TASK INSTRUCTIONS ::
A – Give a two-sentence summary of the passage on longing.
B – From the passage on longing, extract the text starting with "We are, it turns" and going on through "what I mean.".

SELECTION ::
We are, it turns out, not strangers to wonder. We are exiles who cannot quite forget the country we came from. Every human life is haunted by a landscape we have never visited in this body, by the fragrance of something we have never, in this life, smelled. The theologians call this the vestigial image, the imago Dei bruised but not erased. I call it the ache. You probably know exactly what I mean.
A garden glimpsed at dusk. The first cold breath of October. The moment a piece of music resolves and for just a second something in your chest lifts toward it, not with pleasure exactly but with longing, as though the beautiful thing is not the thing itself but a door, and you half-remember what is on the other side.
II · Scripture
“He has made everything beautiful in its time. He has also set eternity in the human heart; yet no one can fathom what God has done from beginning to end.”

MATERIAL SUPPLIED ::
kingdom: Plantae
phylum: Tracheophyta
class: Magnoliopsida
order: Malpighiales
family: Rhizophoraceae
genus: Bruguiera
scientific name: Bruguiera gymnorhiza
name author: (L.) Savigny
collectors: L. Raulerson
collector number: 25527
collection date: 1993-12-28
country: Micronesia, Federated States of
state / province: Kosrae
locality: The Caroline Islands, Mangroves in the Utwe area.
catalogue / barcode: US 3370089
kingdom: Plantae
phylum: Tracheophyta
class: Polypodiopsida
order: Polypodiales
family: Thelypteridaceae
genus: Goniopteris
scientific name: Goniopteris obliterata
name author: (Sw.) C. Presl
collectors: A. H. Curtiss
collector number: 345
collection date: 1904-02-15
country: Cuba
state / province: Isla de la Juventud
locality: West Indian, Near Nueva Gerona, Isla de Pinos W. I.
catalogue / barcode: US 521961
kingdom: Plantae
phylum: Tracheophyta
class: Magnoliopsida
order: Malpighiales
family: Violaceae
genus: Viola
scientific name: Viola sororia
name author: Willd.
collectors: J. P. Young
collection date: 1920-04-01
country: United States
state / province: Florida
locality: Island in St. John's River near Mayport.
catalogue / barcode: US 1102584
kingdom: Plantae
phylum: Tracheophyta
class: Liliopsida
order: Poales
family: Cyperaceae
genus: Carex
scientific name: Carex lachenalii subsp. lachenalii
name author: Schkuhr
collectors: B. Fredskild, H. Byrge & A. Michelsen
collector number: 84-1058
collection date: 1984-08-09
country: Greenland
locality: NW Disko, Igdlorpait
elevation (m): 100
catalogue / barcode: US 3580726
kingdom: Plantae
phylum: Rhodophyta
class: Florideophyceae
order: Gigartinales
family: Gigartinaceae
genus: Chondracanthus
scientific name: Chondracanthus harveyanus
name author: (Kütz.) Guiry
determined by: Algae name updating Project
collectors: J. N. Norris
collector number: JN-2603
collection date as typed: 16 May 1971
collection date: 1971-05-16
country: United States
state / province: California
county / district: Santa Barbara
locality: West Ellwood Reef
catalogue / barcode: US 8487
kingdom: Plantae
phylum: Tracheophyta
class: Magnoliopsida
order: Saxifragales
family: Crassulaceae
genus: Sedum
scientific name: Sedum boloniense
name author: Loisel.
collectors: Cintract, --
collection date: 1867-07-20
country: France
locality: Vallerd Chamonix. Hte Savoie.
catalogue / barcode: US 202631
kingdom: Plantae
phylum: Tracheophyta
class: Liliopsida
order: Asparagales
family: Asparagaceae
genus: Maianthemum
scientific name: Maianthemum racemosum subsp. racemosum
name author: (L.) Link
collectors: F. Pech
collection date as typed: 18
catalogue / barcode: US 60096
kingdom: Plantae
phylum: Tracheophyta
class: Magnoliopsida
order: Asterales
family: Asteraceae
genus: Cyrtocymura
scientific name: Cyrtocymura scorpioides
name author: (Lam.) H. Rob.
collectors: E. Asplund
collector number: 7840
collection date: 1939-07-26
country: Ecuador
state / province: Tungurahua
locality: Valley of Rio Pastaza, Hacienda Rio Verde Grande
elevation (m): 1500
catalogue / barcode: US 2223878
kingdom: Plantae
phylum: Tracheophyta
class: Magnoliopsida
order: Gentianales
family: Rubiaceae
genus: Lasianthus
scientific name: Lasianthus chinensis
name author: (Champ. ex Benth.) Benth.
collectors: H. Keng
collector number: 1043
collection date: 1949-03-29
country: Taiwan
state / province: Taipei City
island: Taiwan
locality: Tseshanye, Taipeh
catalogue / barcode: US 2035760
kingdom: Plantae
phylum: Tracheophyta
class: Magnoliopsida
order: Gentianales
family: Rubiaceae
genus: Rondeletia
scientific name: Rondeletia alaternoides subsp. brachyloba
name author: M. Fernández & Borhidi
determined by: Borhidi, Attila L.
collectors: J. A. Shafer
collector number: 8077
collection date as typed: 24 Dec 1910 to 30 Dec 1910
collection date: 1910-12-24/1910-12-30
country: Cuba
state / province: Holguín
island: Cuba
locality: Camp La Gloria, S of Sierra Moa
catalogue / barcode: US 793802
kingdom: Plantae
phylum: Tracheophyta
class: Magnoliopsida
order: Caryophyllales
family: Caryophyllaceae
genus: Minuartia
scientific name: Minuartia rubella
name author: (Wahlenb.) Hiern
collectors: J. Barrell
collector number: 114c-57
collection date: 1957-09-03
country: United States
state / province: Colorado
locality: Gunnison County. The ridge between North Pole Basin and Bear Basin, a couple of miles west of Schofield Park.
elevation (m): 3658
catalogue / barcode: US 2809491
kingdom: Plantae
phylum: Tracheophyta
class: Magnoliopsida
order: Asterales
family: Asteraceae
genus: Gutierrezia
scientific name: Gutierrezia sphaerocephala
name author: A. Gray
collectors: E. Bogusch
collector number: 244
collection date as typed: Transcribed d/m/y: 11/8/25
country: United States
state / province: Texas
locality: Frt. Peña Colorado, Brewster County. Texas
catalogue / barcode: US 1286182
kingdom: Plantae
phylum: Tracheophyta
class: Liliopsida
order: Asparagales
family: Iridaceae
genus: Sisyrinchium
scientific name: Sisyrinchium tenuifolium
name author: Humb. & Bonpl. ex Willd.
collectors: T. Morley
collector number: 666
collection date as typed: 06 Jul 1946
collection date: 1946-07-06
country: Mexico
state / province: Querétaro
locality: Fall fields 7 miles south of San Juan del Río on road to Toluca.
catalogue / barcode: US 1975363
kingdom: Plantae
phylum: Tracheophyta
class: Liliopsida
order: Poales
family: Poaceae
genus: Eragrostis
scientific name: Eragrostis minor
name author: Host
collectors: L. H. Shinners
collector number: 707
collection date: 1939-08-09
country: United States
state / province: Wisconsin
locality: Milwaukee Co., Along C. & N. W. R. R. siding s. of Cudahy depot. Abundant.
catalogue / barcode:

THE SOLUTIONS ::
A – The passage on longing describes people as exiles who cannot quite forget the country they came from, haunted by a landscape never visited, an ache that theologians call the imago Dei, bruised but not erased. Moments such as a garden glimpsed at dusk or a piece of music resolving stir a longing that makes the beautiful thing seem like a door, and a verse under the heading Scripture says eternity has been set in the human heart.

B –
We are, it turns out, not strangers to wonder. We are exiles who cannot quite forget the country we came from. Every human life is haunted by a landscape we have never visited in this body, by the fragrance of something we have never, in this life, smelled. The theologians call this the vestigial image, the imago Dei bruised but not erased. I call it the ache. You probably know exactly what I mean.